[START OF Source text]

# Help Re Oak Barrel



## leeboy (12/11/09)

Hi guys, my father in law does his own spirits and wants to get a barrel 5L or so to age whiskey in. Anyway know anything about this. are they oak, I don't even know where to begin to source something like this. On ebay there are a heap of oak ones but they are all for wine/port? I'm not a whiskey drinker and have no clue about any of this.
Any help would be greatly appreciated
Cheers
Lee


----------



## brettprevans (12/11/09)

well the first thing to note is that only single year whisky/whiskey improves with age. a bottle of johhny red will (well should) taste the same whether its 1 year or 40yrs old.

so make sure he's actually wanting to age the right stuff. (and now that i re-read the topic i see he makes his own).

you can buy oak barrels from quite a few places. wine makers sell them quite often. I recently saw an aussie places selling various sizes, but cant remember where. have you done a search of recently topics 'barrel'


----------



## bigfridge (12/11/09)

leeboy said:


> Hi guys, my father in law does his own spirits and wants to get a barrel 5L or so to age whiskey in. Anyway know anything about this. are they oak, I don't even know where to begin to source something like this. On ebay there are a heap of oak ones but they are all for wine/port? I'm not a whiskey drinker and have no clue about any of this.
> Any help would be greatly appreciated
> Cheers
> Lee




Lee,

There is a Cooperage in Melbourne that does small barrels.

Like all other things brewing you should give MHB a call. He organised a buy of 20 litre ones which were quickly snapped up. Mine is getting rid of some oak flavour right now by aging some wine.

I would caution about the effect of such a small size though. 5 litres would be very small and would have a massive surface area to volume ratio - which means that you will not get the same effect as normal sized barrels.

You may be better off aging in glass or plastic and using some oak chips or sticks.

HTH,
Dave


----------



## leeboy (12/11/09)

thanks guys. Have contacted a cooperage in adelaide that helped at mhb's reccomendation. 20L looks the goods. Most of the ebay ones are waxed lined which is no good.


----------



## reviled (12/11/09)

bigfridge said:


> Lee,
> 
> 
> I would caution about the effect of such a small size though. 5 litres would be very small and would have a massive surface area to volume ratio - which means that you will not get the same effect as normal sized barrels.
> ...



SOund advice there, ive read that if youre using a smaller barrel you need to reduce your ageing time accordingly...


----------



## frogman (12/11/09)

This guy
http://www.rolloutthebarrel.com.au/html/products.html

Dose spirit barrels in various sizes.

[END OF Source text]

Echo the passage of the oak barrel thread from "Like all other" to "aging some wine." word for word. The material that comes next stands apart from the forum thread about the oak barrel.

[START OF Data shown]

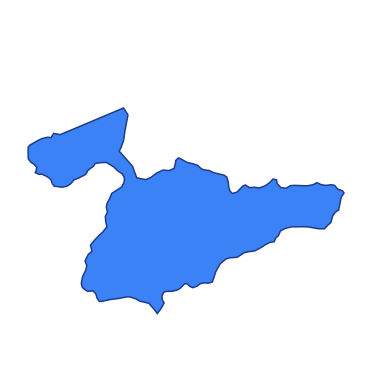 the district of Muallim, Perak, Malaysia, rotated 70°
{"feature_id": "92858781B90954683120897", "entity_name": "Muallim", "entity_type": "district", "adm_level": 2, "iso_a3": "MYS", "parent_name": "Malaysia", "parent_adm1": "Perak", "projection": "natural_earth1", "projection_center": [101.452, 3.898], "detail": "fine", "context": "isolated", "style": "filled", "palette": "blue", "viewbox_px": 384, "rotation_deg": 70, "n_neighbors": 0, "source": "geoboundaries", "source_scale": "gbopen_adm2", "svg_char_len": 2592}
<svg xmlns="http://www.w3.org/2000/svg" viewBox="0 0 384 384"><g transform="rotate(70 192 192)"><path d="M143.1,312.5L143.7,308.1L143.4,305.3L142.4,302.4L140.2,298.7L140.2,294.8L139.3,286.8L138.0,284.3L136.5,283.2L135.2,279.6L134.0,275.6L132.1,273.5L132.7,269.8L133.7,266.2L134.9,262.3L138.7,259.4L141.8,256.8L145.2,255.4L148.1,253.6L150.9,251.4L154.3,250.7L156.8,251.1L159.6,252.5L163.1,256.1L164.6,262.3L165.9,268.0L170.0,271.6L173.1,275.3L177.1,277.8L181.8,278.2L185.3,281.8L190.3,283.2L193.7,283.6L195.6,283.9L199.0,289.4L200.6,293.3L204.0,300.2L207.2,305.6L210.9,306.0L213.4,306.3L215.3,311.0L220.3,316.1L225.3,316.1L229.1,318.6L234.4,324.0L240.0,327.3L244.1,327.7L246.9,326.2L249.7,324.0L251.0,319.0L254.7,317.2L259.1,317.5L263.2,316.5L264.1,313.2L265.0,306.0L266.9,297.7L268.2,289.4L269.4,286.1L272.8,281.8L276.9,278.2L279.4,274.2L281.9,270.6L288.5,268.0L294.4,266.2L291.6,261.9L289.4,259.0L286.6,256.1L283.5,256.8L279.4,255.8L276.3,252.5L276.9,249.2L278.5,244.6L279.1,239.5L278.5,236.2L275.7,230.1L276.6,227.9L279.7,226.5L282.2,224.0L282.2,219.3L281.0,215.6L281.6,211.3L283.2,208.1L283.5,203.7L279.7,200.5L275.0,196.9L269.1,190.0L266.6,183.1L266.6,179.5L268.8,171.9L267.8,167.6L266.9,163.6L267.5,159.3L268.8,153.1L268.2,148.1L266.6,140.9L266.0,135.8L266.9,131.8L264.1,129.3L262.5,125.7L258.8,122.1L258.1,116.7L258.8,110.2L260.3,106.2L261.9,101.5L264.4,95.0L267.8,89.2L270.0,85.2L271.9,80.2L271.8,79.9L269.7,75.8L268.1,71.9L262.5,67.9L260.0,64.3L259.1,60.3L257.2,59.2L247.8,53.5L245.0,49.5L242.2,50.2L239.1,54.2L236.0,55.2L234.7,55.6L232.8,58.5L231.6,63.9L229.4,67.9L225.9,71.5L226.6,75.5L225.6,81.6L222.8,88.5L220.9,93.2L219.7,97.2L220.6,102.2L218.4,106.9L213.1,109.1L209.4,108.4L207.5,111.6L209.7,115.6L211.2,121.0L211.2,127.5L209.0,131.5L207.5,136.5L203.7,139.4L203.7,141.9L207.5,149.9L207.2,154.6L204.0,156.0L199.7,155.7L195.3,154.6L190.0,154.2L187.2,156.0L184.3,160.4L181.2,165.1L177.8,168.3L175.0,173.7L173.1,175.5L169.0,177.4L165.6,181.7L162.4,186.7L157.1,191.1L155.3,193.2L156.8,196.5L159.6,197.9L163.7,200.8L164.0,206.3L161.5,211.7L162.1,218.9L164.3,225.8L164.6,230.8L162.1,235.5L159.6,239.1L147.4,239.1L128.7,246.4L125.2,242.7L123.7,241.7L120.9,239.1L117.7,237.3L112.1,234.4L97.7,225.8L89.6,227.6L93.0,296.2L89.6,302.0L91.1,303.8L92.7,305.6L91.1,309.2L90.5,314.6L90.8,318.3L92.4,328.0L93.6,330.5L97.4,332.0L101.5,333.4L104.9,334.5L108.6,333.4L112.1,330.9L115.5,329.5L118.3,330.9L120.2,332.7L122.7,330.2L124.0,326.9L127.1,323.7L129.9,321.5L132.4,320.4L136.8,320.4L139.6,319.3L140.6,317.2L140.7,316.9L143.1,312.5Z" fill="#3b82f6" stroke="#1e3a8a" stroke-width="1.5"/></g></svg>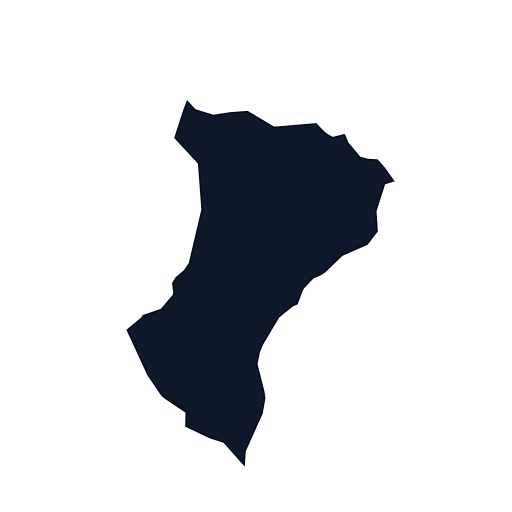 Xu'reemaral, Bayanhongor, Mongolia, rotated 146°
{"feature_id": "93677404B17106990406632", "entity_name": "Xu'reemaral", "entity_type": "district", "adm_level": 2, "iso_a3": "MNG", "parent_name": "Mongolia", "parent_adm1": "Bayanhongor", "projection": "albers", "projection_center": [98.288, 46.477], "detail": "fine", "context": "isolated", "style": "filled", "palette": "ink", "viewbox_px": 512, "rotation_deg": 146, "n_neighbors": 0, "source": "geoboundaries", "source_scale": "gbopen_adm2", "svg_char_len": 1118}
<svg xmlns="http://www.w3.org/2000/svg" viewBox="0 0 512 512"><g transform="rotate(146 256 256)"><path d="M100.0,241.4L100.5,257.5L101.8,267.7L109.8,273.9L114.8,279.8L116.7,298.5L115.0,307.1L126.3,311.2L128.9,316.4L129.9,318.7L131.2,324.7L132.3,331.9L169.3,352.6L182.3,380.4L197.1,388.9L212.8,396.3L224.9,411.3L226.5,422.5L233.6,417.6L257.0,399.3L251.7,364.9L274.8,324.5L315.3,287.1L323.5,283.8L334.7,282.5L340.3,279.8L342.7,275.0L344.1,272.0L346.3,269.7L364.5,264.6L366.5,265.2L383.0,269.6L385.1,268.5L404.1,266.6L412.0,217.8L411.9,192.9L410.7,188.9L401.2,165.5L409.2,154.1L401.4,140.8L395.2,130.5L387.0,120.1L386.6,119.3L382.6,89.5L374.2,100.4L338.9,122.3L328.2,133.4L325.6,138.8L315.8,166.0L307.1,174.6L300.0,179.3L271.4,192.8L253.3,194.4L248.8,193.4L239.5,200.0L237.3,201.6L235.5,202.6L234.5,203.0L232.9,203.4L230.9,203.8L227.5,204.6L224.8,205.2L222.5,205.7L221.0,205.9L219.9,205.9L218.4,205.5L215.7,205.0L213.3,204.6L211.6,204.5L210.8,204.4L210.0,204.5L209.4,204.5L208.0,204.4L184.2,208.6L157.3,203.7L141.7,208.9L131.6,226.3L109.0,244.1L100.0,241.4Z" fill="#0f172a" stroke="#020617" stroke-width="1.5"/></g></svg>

[END OF Data shown]

Written answer
Like all other things brewing you should give MHB a call. He organised a buy of 20 litre ones which were quickly snapped up. Mine is getting rid of some oak flavour right now by aging some wine.